## [Source data]
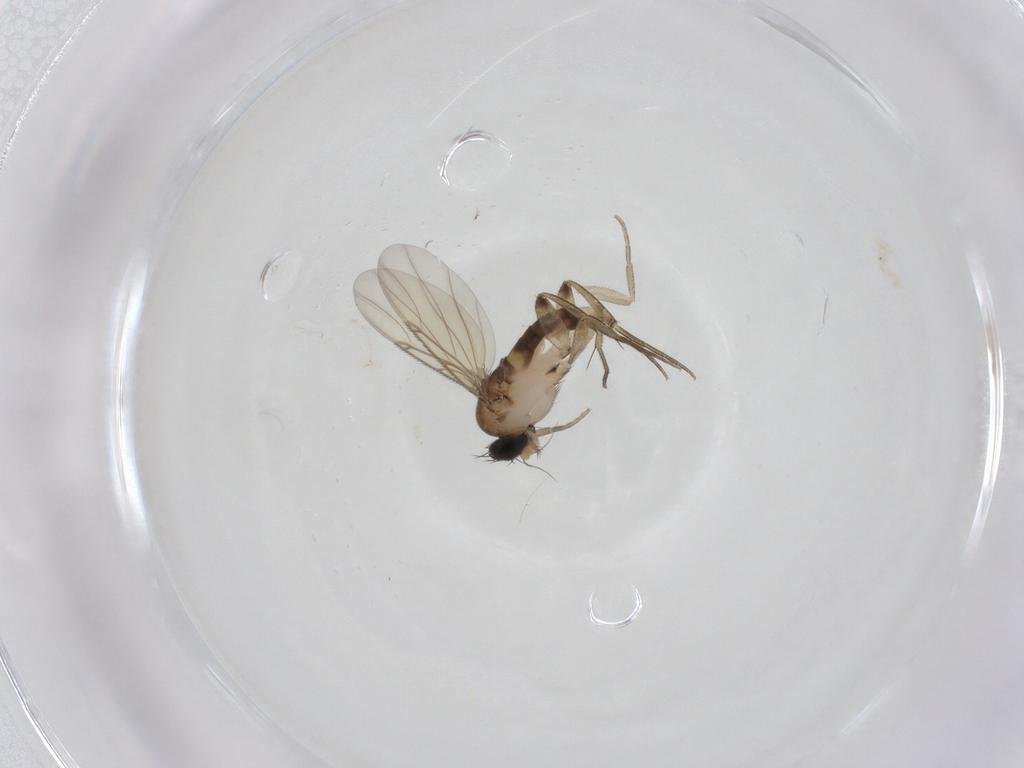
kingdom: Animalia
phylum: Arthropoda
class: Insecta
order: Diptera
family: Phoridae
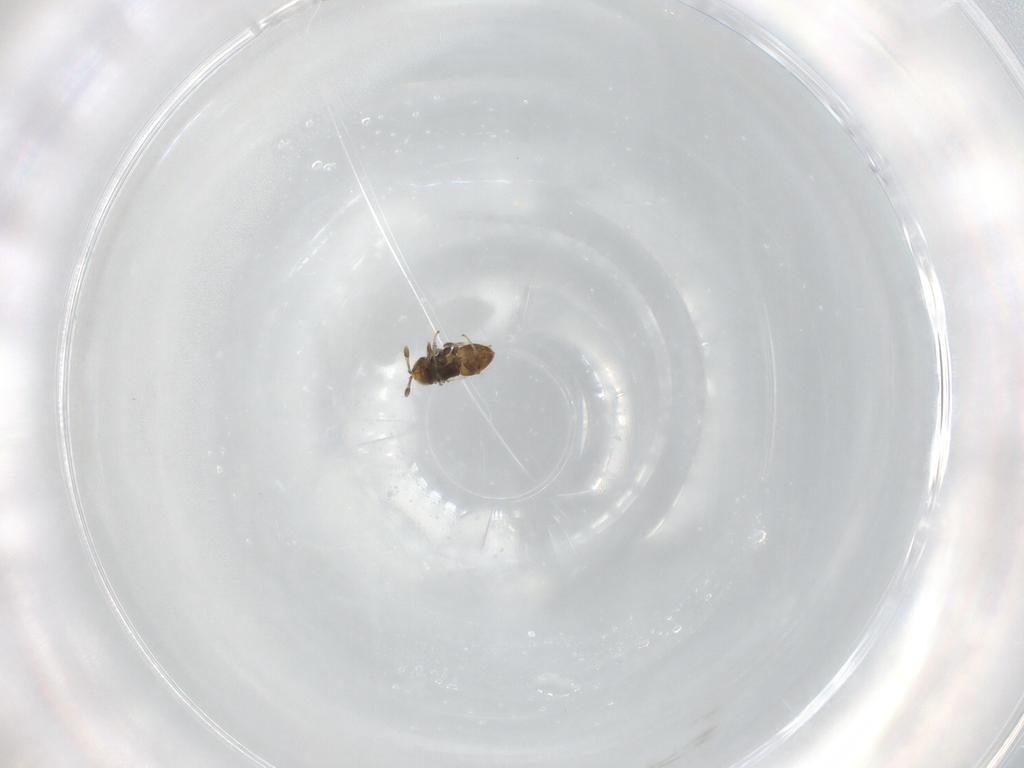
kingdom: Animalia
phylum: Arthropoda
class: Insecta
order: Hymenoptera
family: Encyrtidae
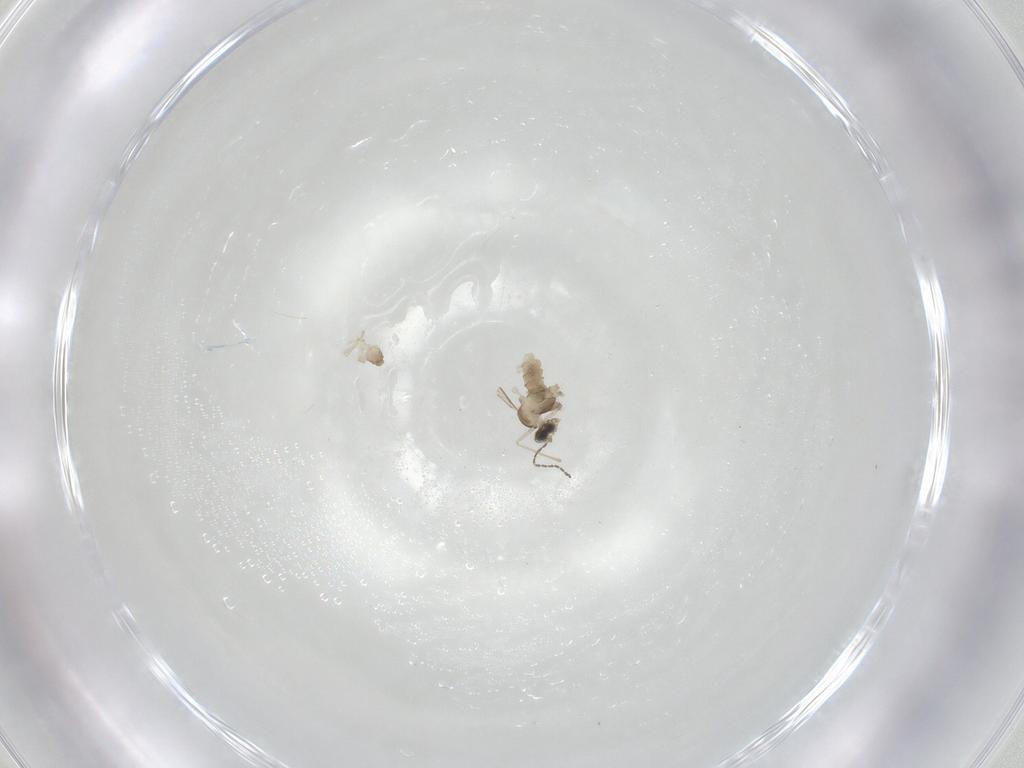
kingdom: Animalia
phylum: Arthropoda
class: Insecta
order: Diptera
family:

## [Work to complete]
Reproduce every line of text in the data above word for word, leaving out the pictures.

## [The result]
kingdom: Animalia
phylum: Arthropoda
class: Insecta
order: Diptera
family: Phoridae
kingdom: Animalia
phylum: Arthropoda
class: Insecta
order: Hymenoptera
family: Encyrtidae
kingdom: Animalia
phylum: Arthropoda
class: Insecta
order: Diptera
family:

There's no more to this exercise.